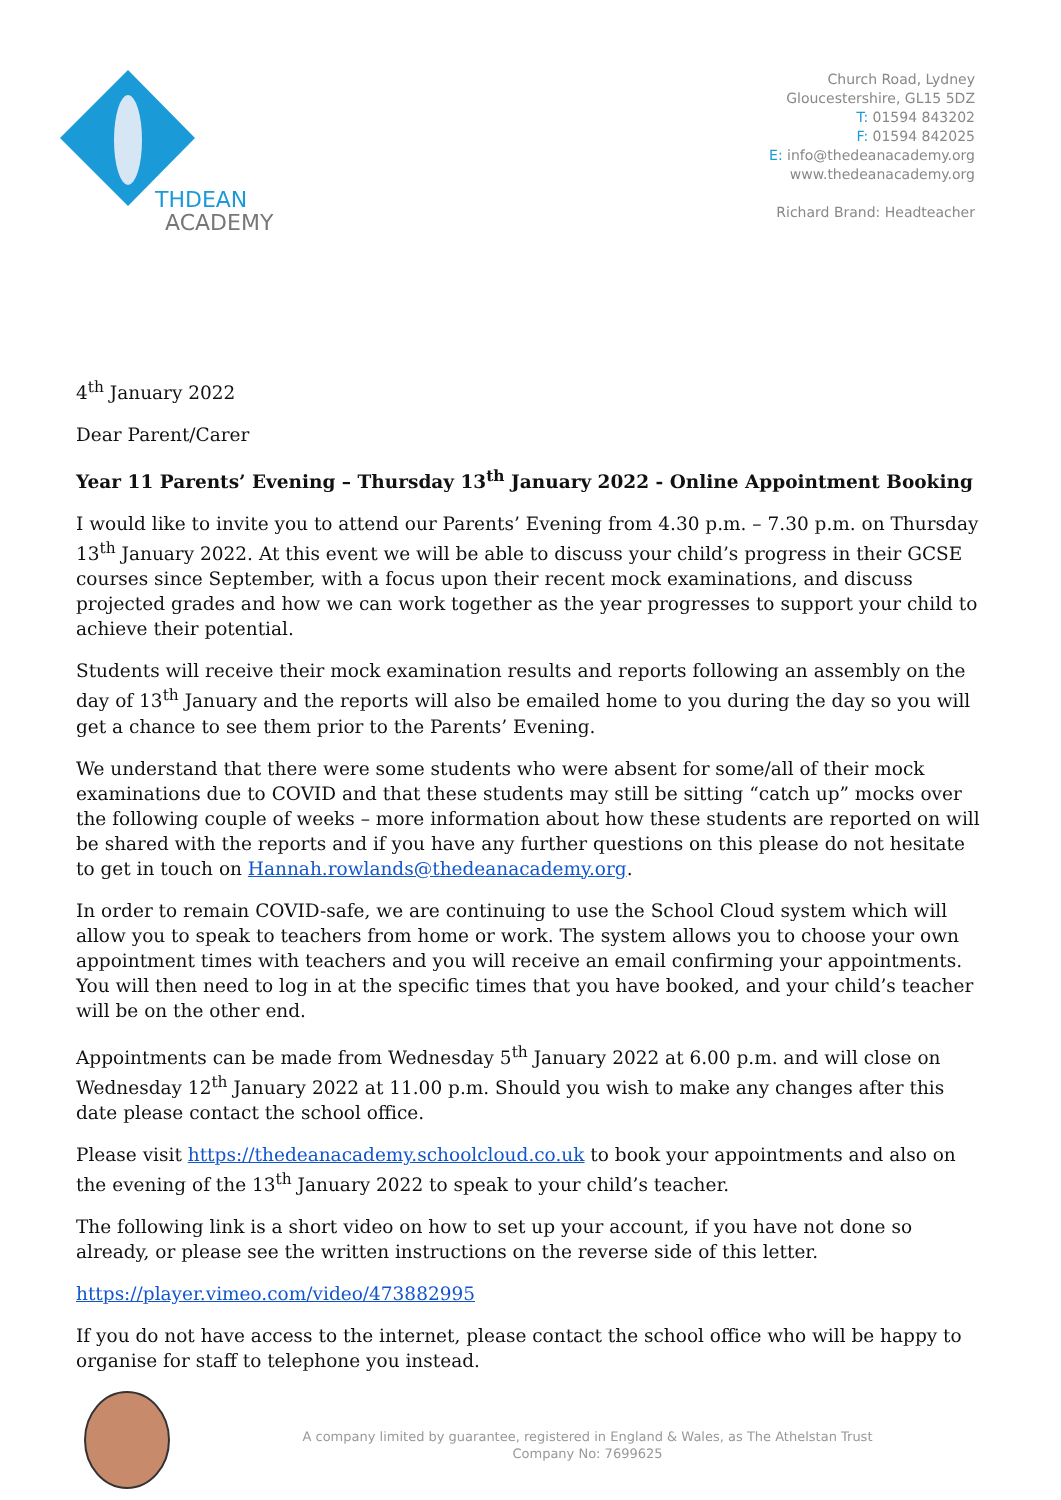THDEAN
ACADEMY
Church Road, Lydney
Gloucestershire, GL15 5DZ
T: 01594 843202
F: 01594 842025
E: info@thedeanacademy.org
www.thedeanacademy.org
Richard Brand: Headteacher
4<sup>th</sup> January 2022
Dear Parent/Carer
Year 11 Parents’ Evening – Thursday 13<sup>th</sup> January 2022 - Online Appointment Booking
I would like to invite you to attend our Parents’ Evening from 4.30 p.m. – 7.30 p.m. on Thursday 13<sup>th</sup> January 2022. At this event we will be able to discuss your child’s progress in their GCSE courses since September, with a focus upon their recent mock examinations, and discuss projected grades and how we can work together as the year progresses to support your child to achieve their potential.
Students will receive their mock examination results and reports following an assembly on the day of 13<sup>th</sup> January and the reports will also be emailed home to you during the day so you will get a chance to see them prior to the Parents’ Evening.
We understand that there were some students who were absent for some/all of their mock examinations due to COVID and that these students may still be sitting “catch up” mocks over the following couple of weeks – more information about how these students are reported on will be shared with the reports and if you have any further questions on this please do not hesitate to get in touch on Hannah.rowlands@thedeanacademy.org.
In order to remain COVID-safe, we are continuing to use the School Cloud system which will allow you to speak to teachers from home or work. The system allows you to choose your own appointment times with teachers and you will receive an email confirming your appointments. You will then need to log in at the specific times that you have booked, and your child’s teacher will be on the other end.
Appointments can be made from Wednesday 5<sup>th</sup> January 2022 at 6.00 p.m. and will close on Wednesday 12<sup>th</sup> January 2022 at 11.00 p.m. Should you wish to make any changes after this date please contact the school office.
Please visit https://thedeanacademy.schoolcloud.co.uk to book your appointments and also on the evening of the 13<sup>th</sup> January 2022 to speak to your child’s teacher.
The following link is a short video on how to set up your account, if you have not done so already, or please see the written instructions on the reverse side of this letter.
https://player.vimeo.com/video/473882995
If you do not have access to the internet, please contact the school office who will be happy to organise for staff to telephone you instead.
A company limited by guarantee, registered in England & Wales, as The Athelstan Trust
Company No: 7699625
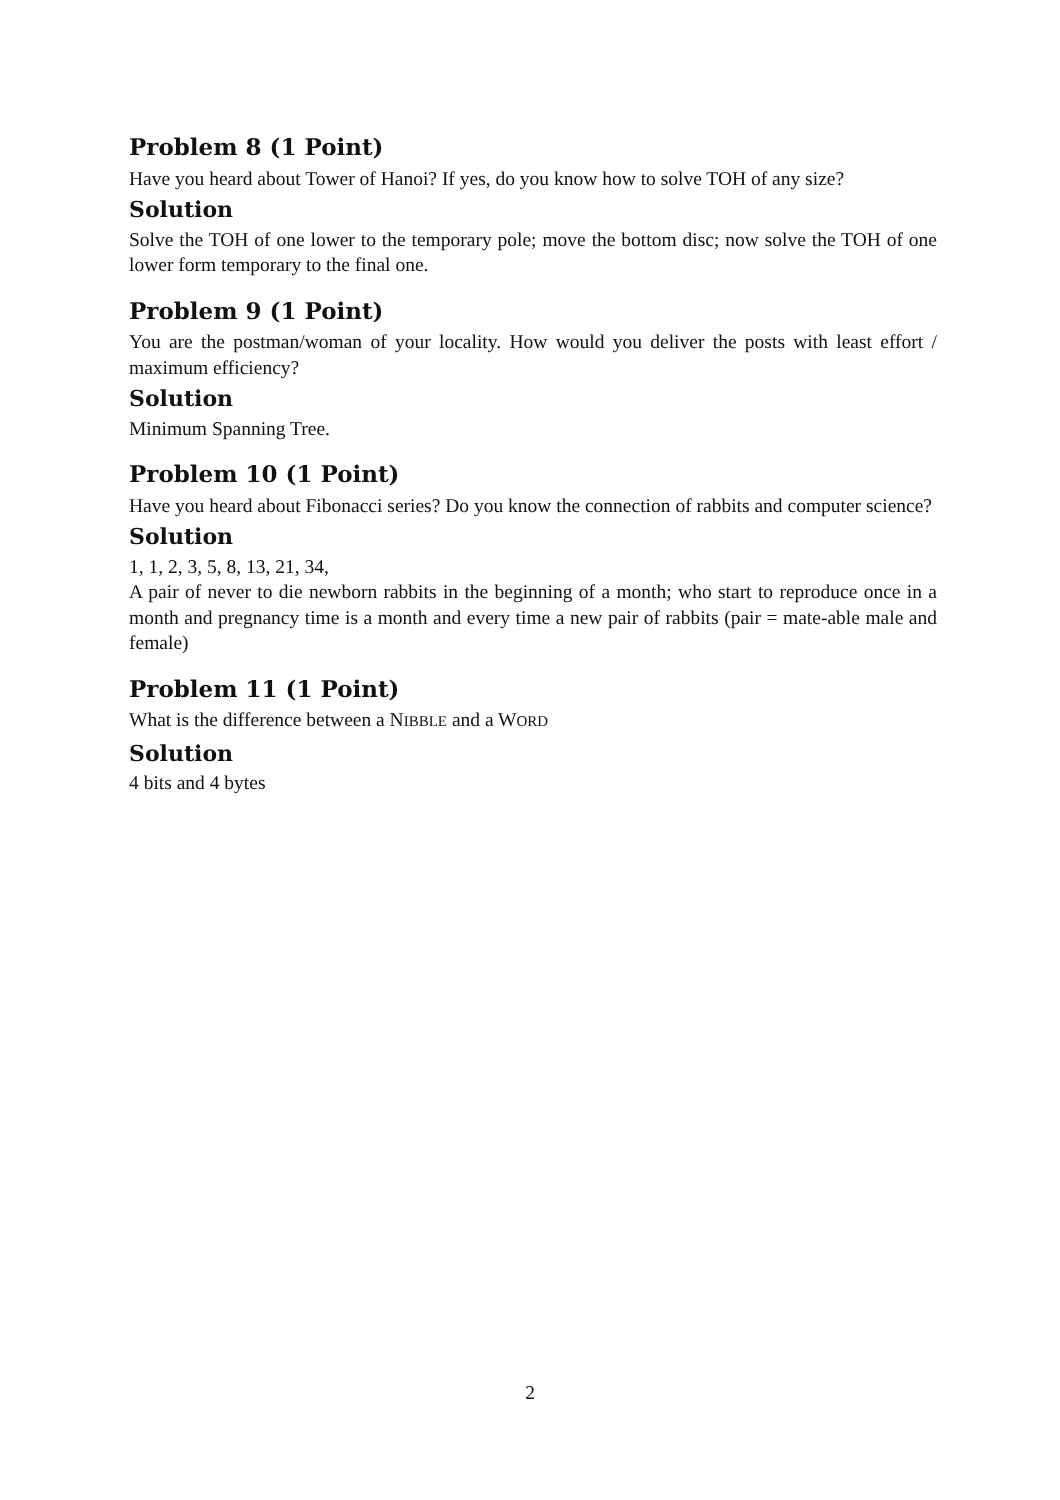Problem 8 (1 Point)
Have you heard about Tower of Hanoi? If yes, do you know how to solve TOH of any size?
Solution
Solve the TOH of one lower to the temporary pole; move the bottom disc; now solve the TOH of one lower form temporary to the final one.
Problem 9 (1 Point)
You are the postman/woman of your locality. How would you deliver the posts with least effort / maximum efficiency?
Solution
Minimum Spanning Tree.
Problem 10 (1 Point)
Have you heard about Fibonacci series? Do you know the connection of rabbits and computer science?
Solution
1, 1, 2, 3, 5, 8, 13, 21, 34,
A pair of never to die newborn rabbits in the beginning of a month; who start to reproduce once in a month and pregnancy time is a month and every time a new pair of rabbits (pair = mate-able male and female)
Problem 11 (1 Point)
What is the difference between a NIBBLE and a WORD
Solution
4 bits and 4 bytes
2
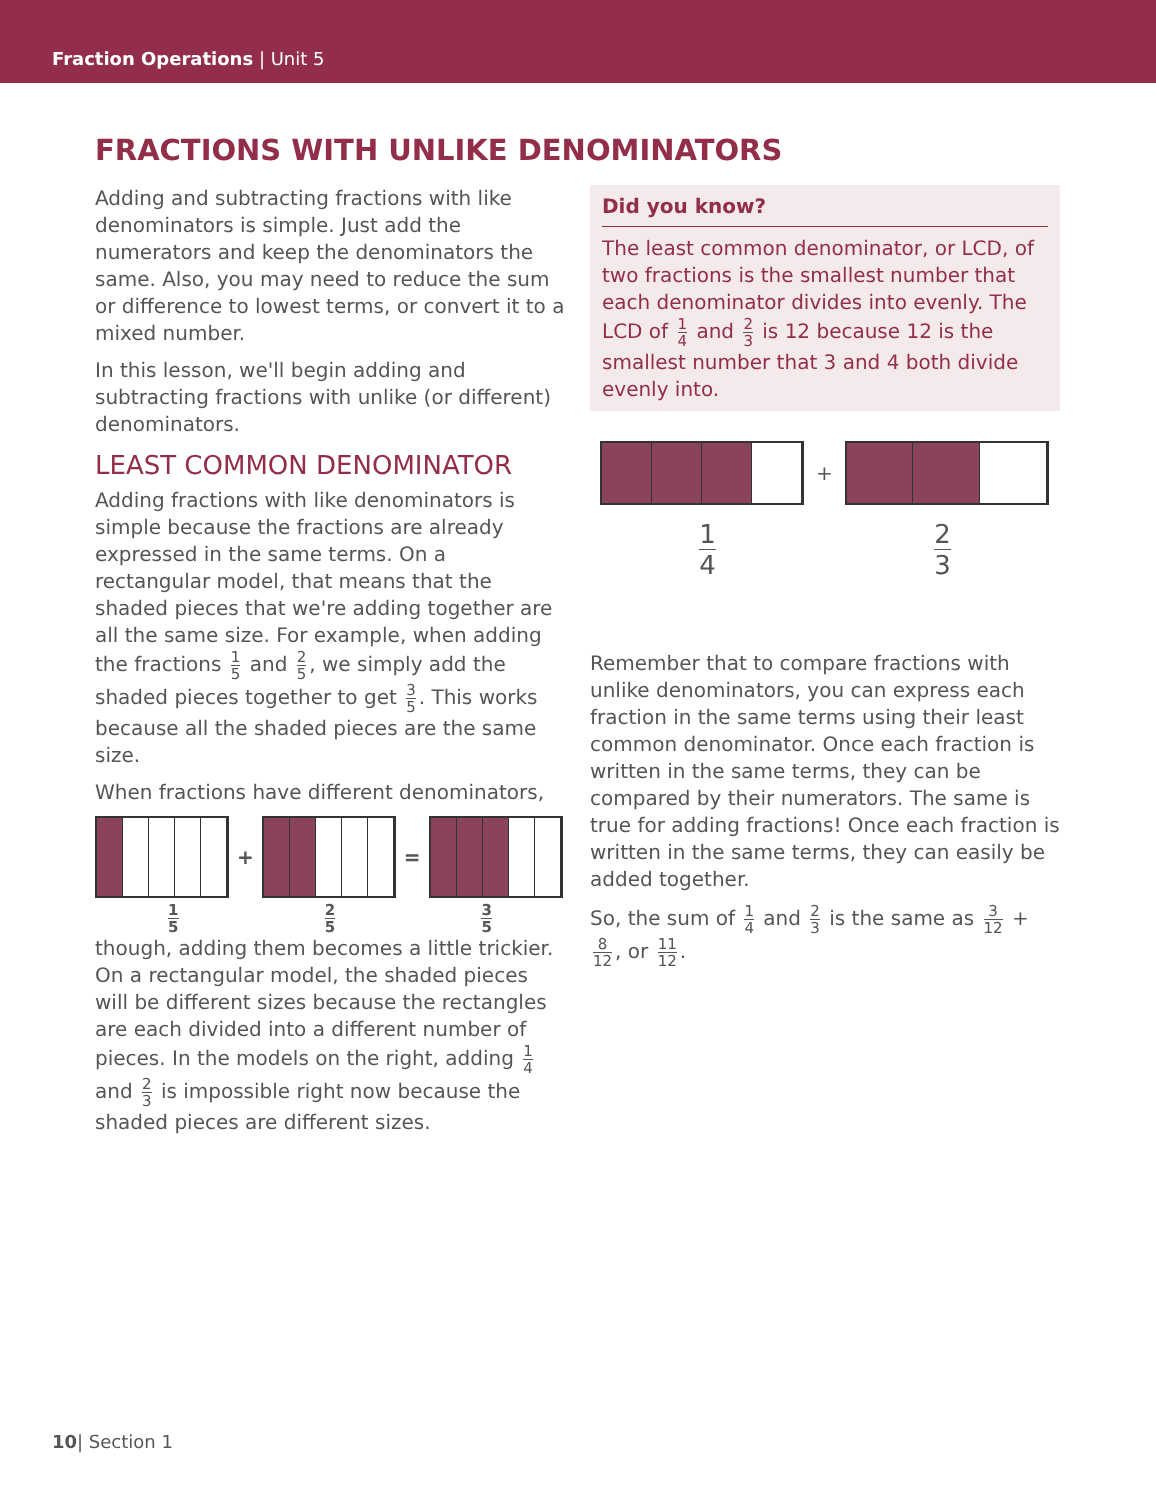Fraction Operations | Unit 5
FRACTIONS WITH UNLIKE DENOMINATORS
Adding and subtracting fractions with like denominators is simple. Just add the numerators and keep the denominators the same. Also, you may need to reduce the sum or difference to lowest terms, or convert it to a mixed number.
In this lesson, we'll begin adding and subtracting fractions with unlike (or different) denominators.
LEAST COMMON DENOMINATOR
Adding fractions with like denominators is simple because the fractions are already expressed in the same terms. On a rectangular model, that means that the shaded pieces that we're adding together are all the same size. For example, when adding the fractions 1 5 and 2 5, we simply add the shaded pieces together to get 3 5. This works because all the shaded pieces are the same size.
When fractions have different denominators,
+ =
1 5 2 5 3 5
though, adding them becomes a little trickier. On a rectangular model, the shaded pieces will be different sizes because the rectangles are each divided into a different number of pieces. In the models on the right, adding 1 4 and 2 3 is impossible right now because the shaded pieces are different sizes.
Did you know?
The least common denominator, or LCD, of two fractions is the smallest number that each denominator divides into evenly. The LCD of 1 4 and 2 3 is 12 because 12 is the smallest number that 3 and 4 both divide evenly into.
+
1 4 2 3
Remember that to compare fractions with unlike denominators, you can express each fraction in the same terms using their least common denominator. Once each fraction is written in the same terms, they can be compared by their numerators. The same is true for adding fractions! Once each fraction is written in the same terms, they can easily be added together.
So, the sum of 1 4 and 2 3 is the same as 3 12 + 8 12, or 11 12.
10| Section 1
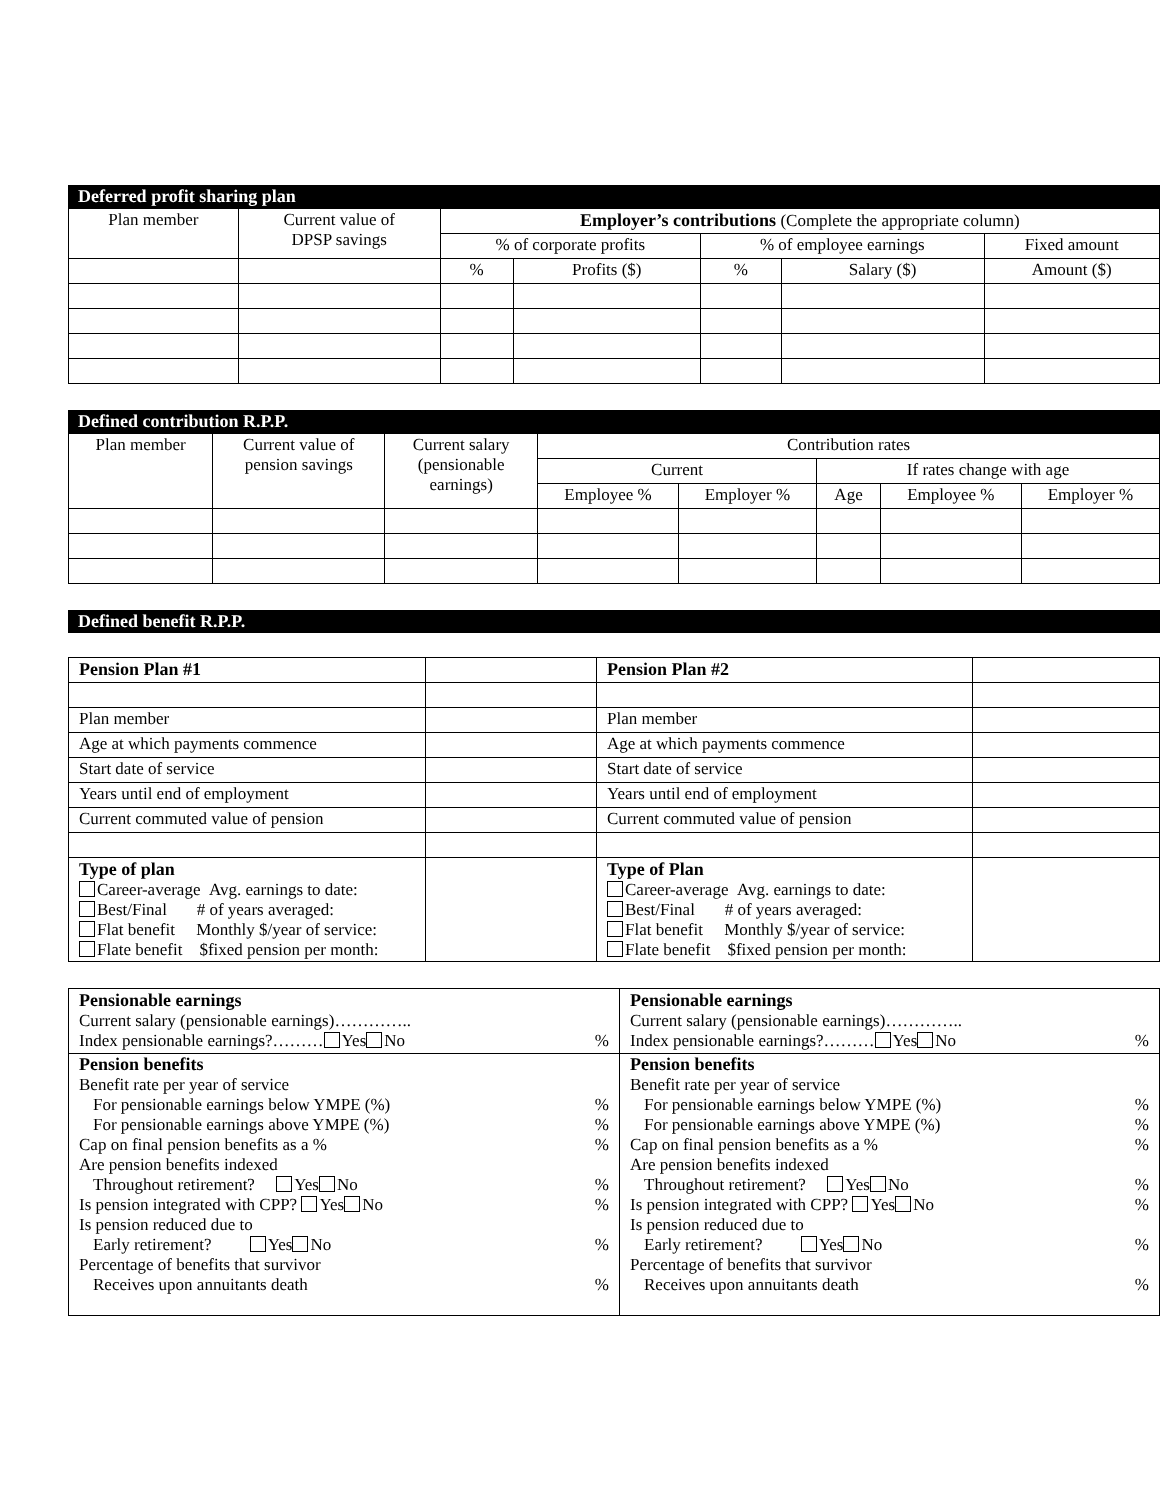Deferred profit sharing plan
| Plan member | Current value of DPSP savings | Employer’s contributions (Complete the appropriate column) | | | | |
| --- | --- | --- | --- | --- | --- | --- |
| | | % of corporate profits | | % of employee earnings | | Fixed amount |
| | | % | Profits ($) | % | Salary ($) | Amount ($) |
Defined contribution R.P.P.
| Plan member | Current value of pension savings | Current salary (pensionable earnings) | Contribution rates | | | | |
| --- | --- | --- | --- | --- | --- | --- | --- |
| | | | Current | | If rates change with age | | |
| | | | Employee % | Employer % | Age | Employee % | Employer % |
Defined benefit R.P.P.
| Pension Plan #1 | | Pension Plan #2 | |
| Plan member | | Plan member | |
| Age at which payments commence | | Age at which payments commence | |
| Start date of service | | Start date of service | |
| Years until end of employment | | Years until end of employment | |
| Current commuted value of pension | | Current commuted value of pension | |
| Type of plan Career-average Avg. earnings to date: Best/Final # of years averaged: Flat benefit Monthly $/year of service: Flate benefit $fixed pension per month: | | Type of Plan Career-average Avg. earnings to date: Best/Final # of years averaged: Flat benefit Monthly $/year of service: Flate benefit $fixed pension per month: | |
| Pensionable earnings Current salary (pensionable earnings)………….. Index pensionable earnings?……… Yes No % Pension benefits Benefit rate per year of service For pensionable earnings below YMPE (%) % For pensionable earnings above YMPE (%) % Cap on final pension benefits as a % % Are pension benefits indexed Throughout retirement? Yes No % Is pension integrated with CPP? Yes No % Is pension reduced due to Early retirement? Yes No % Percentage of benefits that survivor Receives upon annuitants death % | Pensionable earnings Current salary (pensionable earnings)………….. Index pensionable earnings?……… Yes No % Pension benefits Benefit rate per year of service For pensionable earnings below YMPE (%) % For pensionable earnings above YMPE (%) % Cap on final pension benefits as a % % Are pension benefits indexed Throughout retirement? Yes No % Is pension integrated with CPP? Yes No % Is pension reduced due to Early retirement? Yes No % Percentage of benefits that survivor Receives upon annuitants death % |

::::

> _What to work on_
From the first line of the entries above down to the line holding "Appointments can be", quote each line exactly and nothing else, skipping pictures.

> _Response area_
THDEAN
ACADEMY
Church Road, Lydney
Gloucestershire, GL15 5DZ
T: 01594 843202
F: 01594 842025
E: info@thedeanacademy.org
www.thedeanacademy.org
Richard Brand: Headteacher
4<sup>th</sup> January 2022
Dear Parent/Carer
Year 11 Parents’ Evening – Thursday 13<sup>th</sup> January 2022 - Online Appointment Booking
I would like to invite you to attend our Parents’ Evening from 4.30 p.m. – 7.30 p.m. on Thursday 13<sup>th</sup> January 2022. At this event we will be able to discuss your child’s progress in their GCSE courses since September, with a focus upon their recent mock examinations, and discuss projected grades and how we can work together as the year progresses to support your child to achieve their potential.
Students will receive their mock examination results and reports following an assembly on the day of 13<sup>th</sup> January and the reports will also be emailed home to you during the day so you will get a chance to see them prior to the Parents’ Evening.
We understand that there were some students who were absent for some/all of their mock examinations due to COVID and that these students may still be sitting “catch up” mocks over the following couple of weeks – more information about how these students are reported on will be shared with the reports and if you have any further questions on this please do not hesitate to get in touch on Hannah.rowlands@thedeanacademy.org.
In order to remain COVID-safe, we are continuing to use the School Cloud system which will allow you to speak to teachers from home or work. The system allows you to choose your own appointment times with teachers and you will receive an email confirming your appointments. You will then need to log in at the specific times that you have booked, and your child’s teacher will be on the other end.
Appointments can be made from Wednesday 5<sup>th</sup> January 2022 at 6.00 p.m. and will close on Wednesday 12<sup>th</sup> January 2022 at 11.00 p.m. Should you wish to make any changes after this date please contact the school office.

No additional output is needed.